Complete the following
• 1. Please answer these questions from the design manifesto:
(a) Since what year has construction had negative productivity growth?
(b) Under "Cities are Organisms," what is data called?
(c) Which two people are credited with showing that behavior is measurable?
• 2. Write the next part of the design manifesto, picking up after its last sentence.

Page excerpt

○ ○ ○

WHY WE
DESIGN
We are not building buildings.
We are building the immune system of the city.
The Era of Metabolic Urbanism
We are leaving the age of “Static Architecture” and entering the age of Metabolic Urbanism. Physical space is the last major domain that resists full centralization, and that friction is exactly where architecture has the greatest impact.
For three decades, our software improved while our cities kept underperforming. Housing became less affordable, congestion intensified, and buildings still overheat. Construction remains the only major sector with negative productivity growth since 1947.
Why? Because computation was mostly used to generate complex shapes, not to solve systemic problems. Interior design often optimizes the room while ignoring structure; architecture often optimizes the building while ignoring urban behavior. Fraktal exists to reconnect those broken links and turn isolated decisions into one continuous design intelligence.
Cities are Organisms
Traffic is circulation.
Data is the nervous system.
Energy is metabolism.
A city is not a machine. It is a forest: messy, redundant, and resilient.
Architecture is Biology
Facades breathe. Structures adapt.
Spaces evolve with their inhabitants.
In nature, a leaf is structure, skin, and energy factory all at once.
Design is Behavior
How do people move?
Where do they gather?
What patterns emerge?
The logic that governs a joint governs a city.
The Multi-Scale Journey
From furniture to city, from the intimate to the infinite. We treat design as a fractal continuity where every scale influences the next.
This is not a linear progression; it is a recursive loop.
Fractal continuity: eight scales from intimate to infinite
FURNITURE
Furniture is where our scale begins: the smallest unit, where the ritual of making starts. Every millimeter matters. Following Semper and Frei Otto, we treat the joint as intelligence, not decoration: the point where material logic becomes spatial language.
We map force paths through the object so geometry is born from structure, not style. The joint is where a building starts in miniature.
The joint is where material logic becomes spatial language.
Every chair is a building in miniature.
ROOM
Edward Hall and Jan Gehl showed that behavior is measurable. We model the room as a dynamic field: light, airflow, privacy, and the probability of encounter. Space shapes behavior; we design not just walls but the conditions for interaction, focus, and rest.

○ ○ ○

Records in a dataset
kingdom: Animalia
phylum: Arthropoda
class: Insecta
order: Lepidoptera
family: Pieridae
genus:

○ ○ ○

Answers for each item
• 1.
(a) 1947
(b) The nervous system
(c) Edward Hall and Jan Gehl

• 2.
We test layout alternatives against comfort and social-use scenarios. The output is a ranked set of options (comfort, privacy, natural light) before form is finalized.
Space shapes behavior.
We design the probability of interaction, focus, and rest within the room.
APARTMENT
The apartment is the social atom of the city: privacy vs community, efficiency vs dignity. From Robin Evans to Habraken, we read the plan as a political diagram. Fraktal generates and evaluates unit topologies for flexibility, daylight depth, and threshold quality.
We treat the floor plan as a graph problem. Rooms are nodes, doors are edges. The algorithm generates hundreds of valid topologies, then filters them by daylight depth, circulation efficiency, and adaptive reuse potential. The architect picks from the top-scoring set.
The unit is a tiny city.
Each room behaves like a cell in a larger living system.
BUILDING
Buildings are assemblies of conflicting lifespans: frame, skin, services, and use patterns. We run multi-objective simulation stacks to map Pareto frontiers across energy, carbon, comfort, cost, and constructability so design teams choose consciously, not blindly.
Every building project at Fraktal runs through a multi-objective solver. We map the full Pareto frontier across energy, carbon, comfort, and cost. The design team sees the trade-offs visually and picks the sweet spot rather than guessing at it.
The building is an environmental interface.
Performance is measured in energy, comfort, adaptability, and social value.
COMPLEX
Most developments fail at this scale by repeating a single block logic. Inspired by Christopher Alexander and contemporary emergence theory, we use agent-based massing where buildings negotiate sunlight, view corridors, wind channels, and public access as an ecosystem.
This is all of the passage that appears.